= REQUEST =
Copy the lines below word for word, starting with the line that contains "This non-AI baseline" and going on through the line that contains "of individual summaries.".

= THE INPUT =

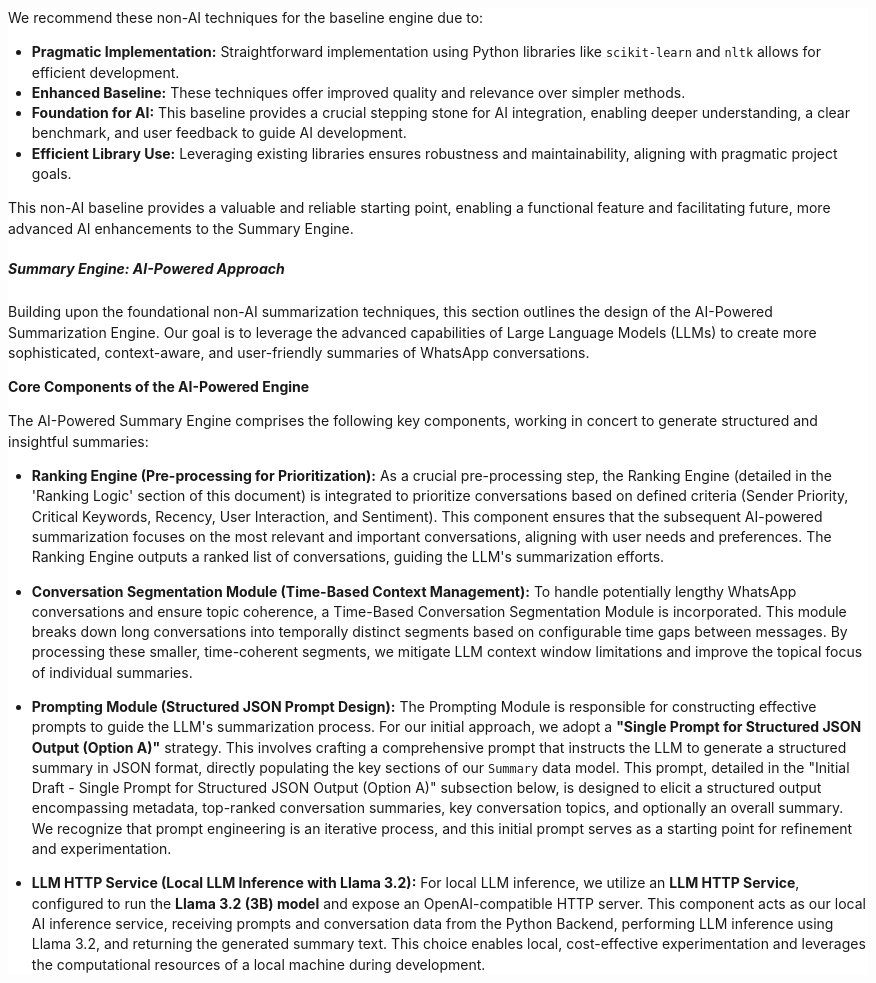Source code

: We recommend these non-AI techniques for the baseline engine due to:

*   **Pragmatic Implementation:**  Straightforward implementation using Python libraries like `scikit-learn` and `nltk` allows for efficient development.
*   **Enhanced Baseline:**  These techniques offer improved quality and relevance over simpler methods.
*   **Foundation for AI:**  This baseline provides a crucial stepping stone for AI integration, enabling deeper understanding, a clear benchmark, and user feedback to guide AI development.
*   **Efficient Library Use:**  Leveraging existing libraries ensures robustness and maintainability, aligning with pragmatic project goals.

This non-AI baseline provides a valuable and reliable starting point, enabling a functional feature and facilitating future, more advanced AI enhancements to the Summary Engine.

##### Summary Engine: AI-Powered Approach

Building upon the foundational non-AI summarization techniques, this section outlines the design of the AI-Powered Summarization Engine. Our goal is to leverage the advanced capabilities of Large Language Models (LLMs) to create more sophisticated, context-aware, and user-friendly summaries of WhatsApp conversations.

**Core Components of the AI-Powered Engine**

The AI-Powered Summary Engine comprises the following key components, working in concert to generate structured and insightful summaries:

*   **Ranking Engine (Pre-processing for Prioritization):**  As a crucial pre-processing step, the Ranking Engine (detailed in the 'Ranking Logic' section of this document) is integrated to prioritize conversations based on defined criteria (Sender Priority, Critical Keywords, Recency, User Interaction, and Sentiment). This component ensures that the subsequent AI-powered summarization focuses on the most relevant and important conversations, aligning with user needs and preferences. The Ranking Engine outputs a ranked list of conversations, guiding the LLM's summarization efforts.

*   **Conversation Segmentation Module (Time-Based Context Management):** To handle potentially lengthy WhatsApp conversations and ensure topic coherence, a Time-Based Conversation Segmentation Module is incorporated. This module breaks down long conversations into temporally distinct segments based on configurable time gaps between messages. By processing these smaller, time-coherent segments, we mitigate LLM context window limitations and improve the topical focus of individual summaries.

*   **Prompting Module (Structured JSON Prompt Design):** The Prompting Module is responsible for constructing effective prompts to guide the LLM's summarization process.  For our initial approach, we adopt a **"Single Prompt for Structured JSON Output (Option A)"** strategy. This involves crafting a comprehensive prompt that instructs the LLM to generate a structured summary in JSON format, directly populating the key sections of our `Summary` data model.  This prompt, detailed in the "Initial Draft - Single Prompt for Structured JSON Output (Option A)" subsection below, is designed to elicit a structured output encompassing metadata, top-ranked conversation summaries, key conversation topics, and optionally an overall summary.  We recognize that prompt engineering is an iterative process, and this initial prompt serves as a starting point for refinement and experimentation.

*   **LLM HTTP Service (Local LLM Inference with Llama 3.2):**  For local LLM inference, we utilize an **LLM HTTP Service**, configured to run the **Llama 3.2 (3B) model** and expose an OpenAI-compatible HTTP server. This component acts as our local AI inference service, receiving prompts and conversation data from the Python Backend, performing LLM inference using Llama 3.2, and returning the generated summary text.  This choice enables local, cost-effective experimentation and leverages the computational resources of a local machine during development.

= EXERCISE ANSWER =
This non-AI baseline provides a valuable and reliable starting point, enabling a functional feature and facilitating future, more advanced AI enhancements to the Summary Engine.

##### Summary Engine: AI-Powered Approach

Building upon the foundational non-AI summarization techniques, this section outlines the design of the AI-Powered Summarization Engine. Our goal is to leverage the advanced capabilities of Large Language Models (LLMs) to create more sophisticated, context-aware, and user-friendly summaries of WhatsApp conversations.

**Core Components of the AI-Powered Engine**

The AI-Powered Summary Engine comprises the following key components, working in concert to generate structured and insightful summaries:

*   **Ranking Engine (Pre-processing for Prioritization):**  As a crucial pre-processing step, the Ranking Engine (detailed in the 'Ranking Logic' section of this document) is integrated to prioritize conversations based on defined criteria (Sender Priority, Critical Keywords, Recency, User Interaction, and Sentiment). This component ensures that the subsequent AI-powered summarization focuses on the most relevant and important conversations, aligning with user needs and preferences. The Ranking Engine outputs a ranked list of conversations, guiding the LLM's summarization efforts.

*   **Conversation Segmentation Module (Time-Based Context Management):** To handle potentially lengthy WhatsApp conversations and ensure topic coherence, a Time-Based Conversation Segmentation Module is incorporated. This module breaks down long conversations into temporally distinct segments based on configurable time gaps between messages. By processing these smaller, time-coherent segments, we mitigate LLM context window limitations and improve the topical focus of individual summaries.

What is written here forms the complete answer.